Bomet youth makes virus detecting machine

Sunday, May 10th, 2020 05:00 |

Imagine being able to detect in just a few minutes whether a place has been infected with some virus.

This has now become a reality, thanks to a new ultra-sensitive detector that has been developed by Nathan Kirui from Kapngetuny village, Bomet.

The 29 years-old inventor has just completed the first prototype of a machine he calls virus detector and expects to present it to the Ministry of Health for approvals soon.

The idea was born last year following the outbreak of coronavirus in China. However, Kirui started working on it after the country registered its first COVID-19 patient.

This is because the issue of finding a means of detecting quickly and simply whether a place or surface is harboring coronavirus is again very much on the agenda.

 “I started developing this machine when I realized that people can catch COVID-19 by touching contaminated surfaces or objects and then touch their eyes, nose or mouth.”

The coronavirus can live for hours to days on surfaces like countertops and doorknobs. How long its survival depends on the material the surface is made from.

“I realized that the government is only concentrating on testing kits for human but no one was thinking of preventing the spread of the virus further. Considering that the virus can survive on different surfaces that is why I decided to come up with the machine which can help to stop further spreading of the virus.”

While the machine has only worked for his home made virus, he says that a little modification can make it detect other viruses that may cause death. His prayer is if the machine is approved other innovators can pick the idea and come up with a machine which can detect a number of viruses. 

 “For my trials I used viruses made from a mixture of ashes and copper which after reaction formed a virus. The machine was able to spot contaminated areas. If the machine is used it will minimize the amount of disinfectants being used in areas that aren’t contaminated.”

Kirui, who dropped out of an electrical engineering course after one semester due to lack of school fees, uses locally available materials to make the detecting machine. To make the machine he used normal resistor’s, transistors, lenses, bulbs, capacitors and wires.

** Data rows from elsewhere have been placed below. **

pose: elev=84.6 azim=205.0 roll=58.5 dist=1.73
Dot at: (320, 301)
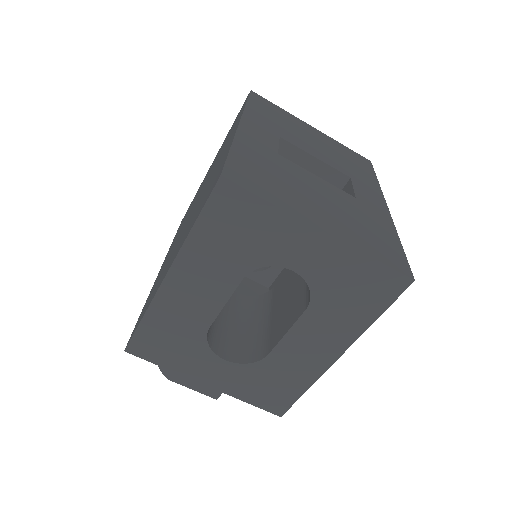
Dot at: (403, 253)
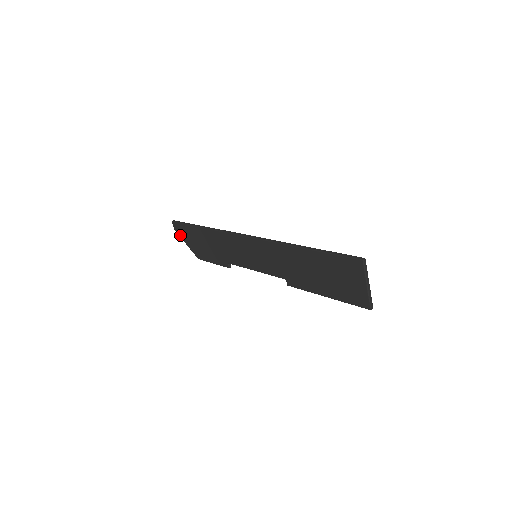
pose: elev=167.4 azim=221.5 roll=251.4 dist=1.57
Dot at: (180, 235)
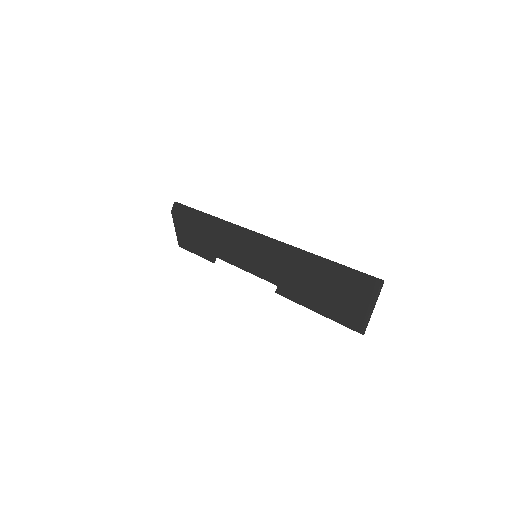
Dot at: (174, 217)
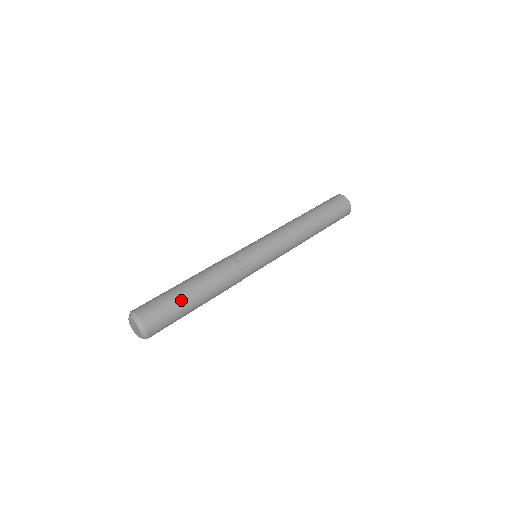
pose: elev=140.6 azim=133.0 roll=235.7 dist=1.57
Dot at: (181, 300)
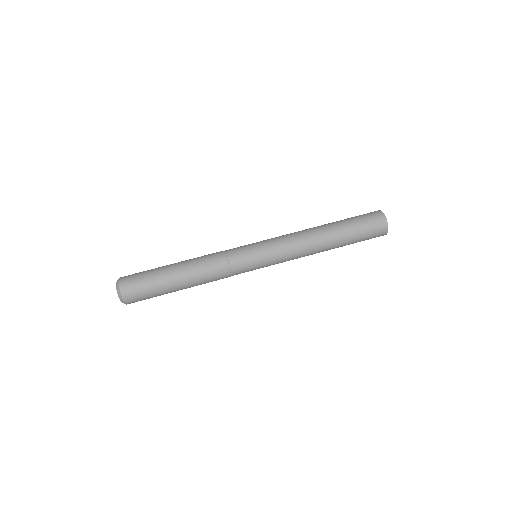
Dot at: (164, 292)
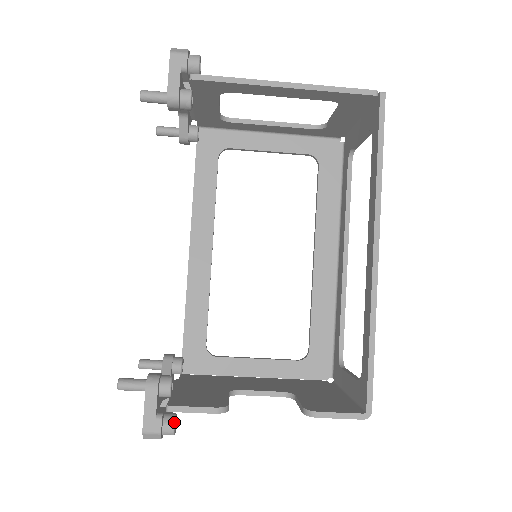
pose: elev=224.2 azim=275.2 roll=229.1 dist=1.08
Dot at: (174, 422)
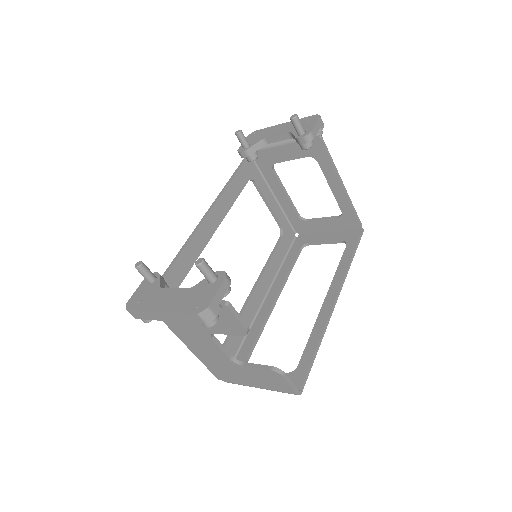
Dot at: occluded
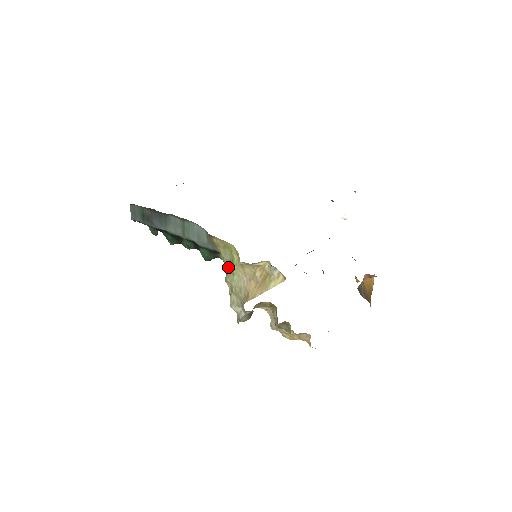
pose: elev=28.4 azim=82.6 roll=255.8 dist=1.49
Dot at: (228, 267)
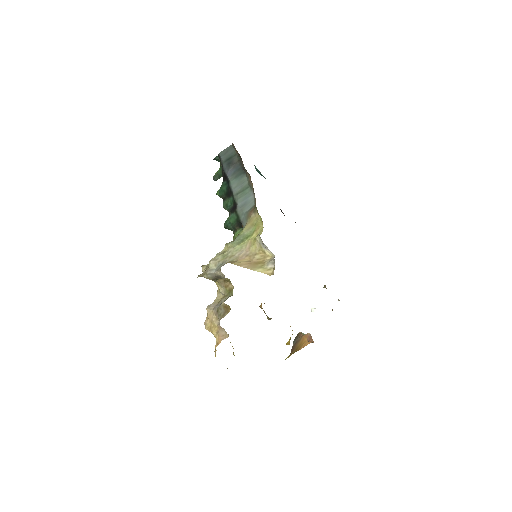
Dot at: (239, 238)
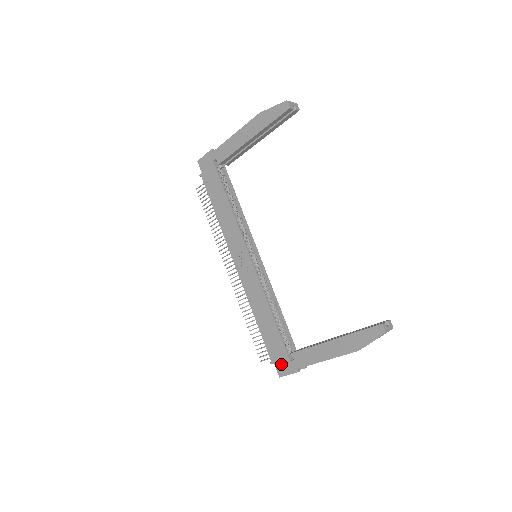
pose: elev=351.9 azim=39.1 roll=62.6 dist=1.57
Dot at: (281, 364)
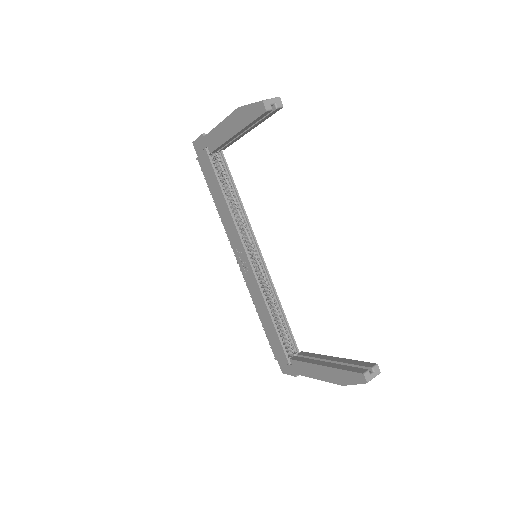
Dot at: (282, 364)
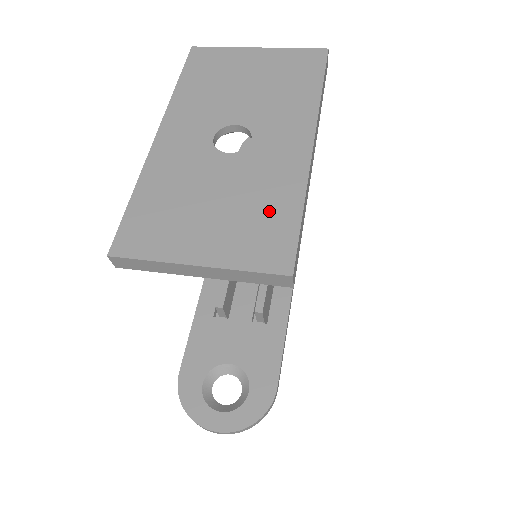
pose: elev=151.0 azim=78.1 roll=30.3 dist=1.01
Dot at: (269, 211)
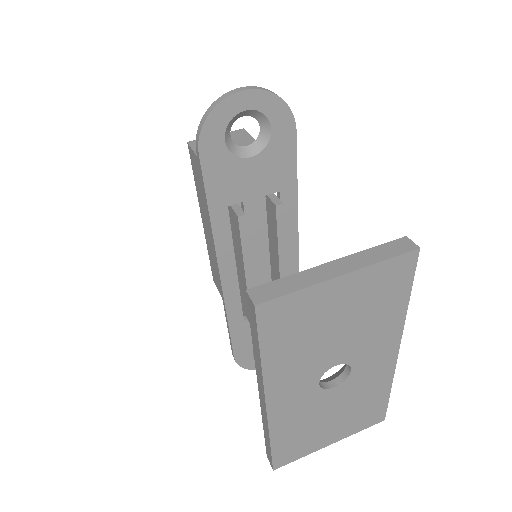
Dot at: (370, 403)
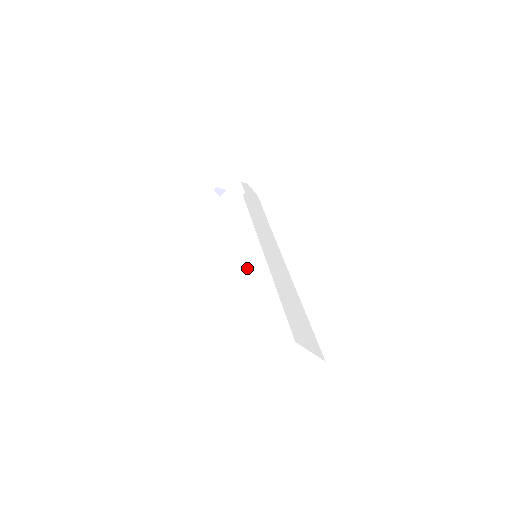
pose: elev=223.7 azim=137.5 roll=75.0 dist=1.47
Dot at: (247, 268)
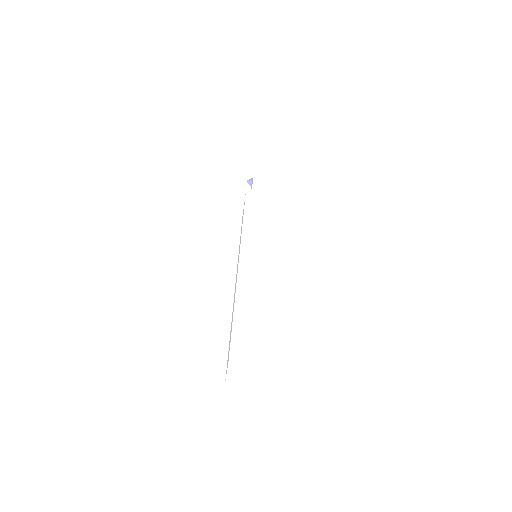
Dot at: occluded
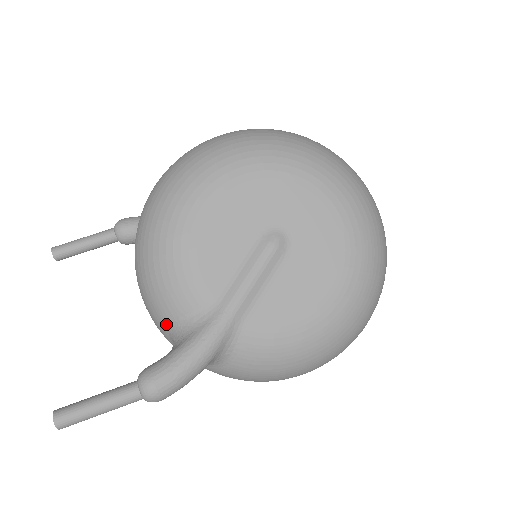
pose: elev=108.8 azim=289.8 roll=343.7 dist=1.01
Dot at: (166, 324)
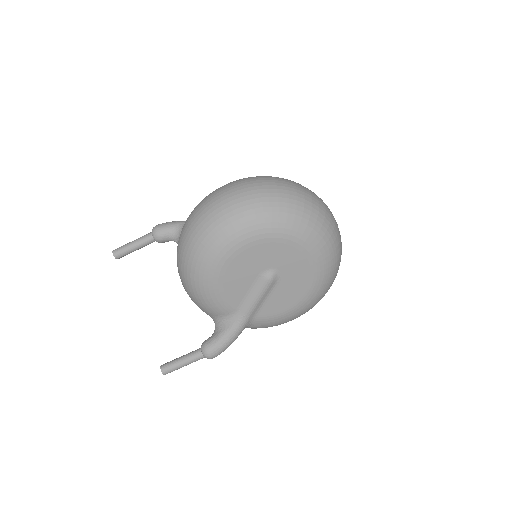
Dot at: (209, 315)
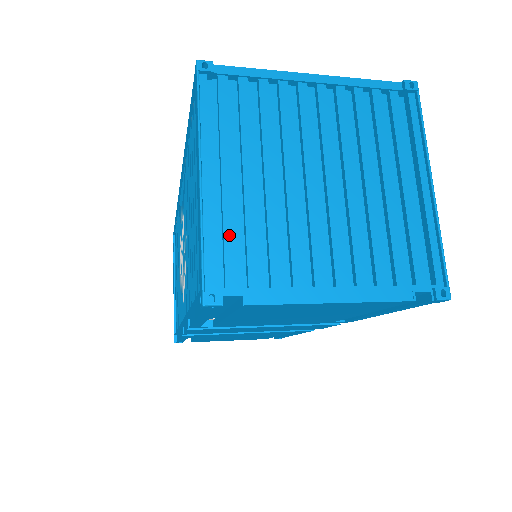
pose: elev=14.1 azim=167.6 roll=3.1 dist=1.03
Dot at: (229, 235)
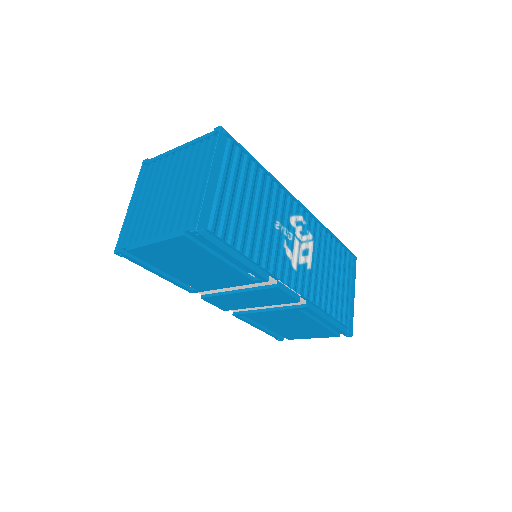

Kirui used about sh30,000 to come up with this machine and if approved that will be his happiness. The best thing about the machine is that detection takes microseconds, it is portable and when connected to power it moves itself around.

“Detecting various viruses with this device shouldn’t be a major hurdle. Until now, no one has demonstrated a biosensor technique that could be practical for viruses. This machine it has the sensitivity required for early detection.”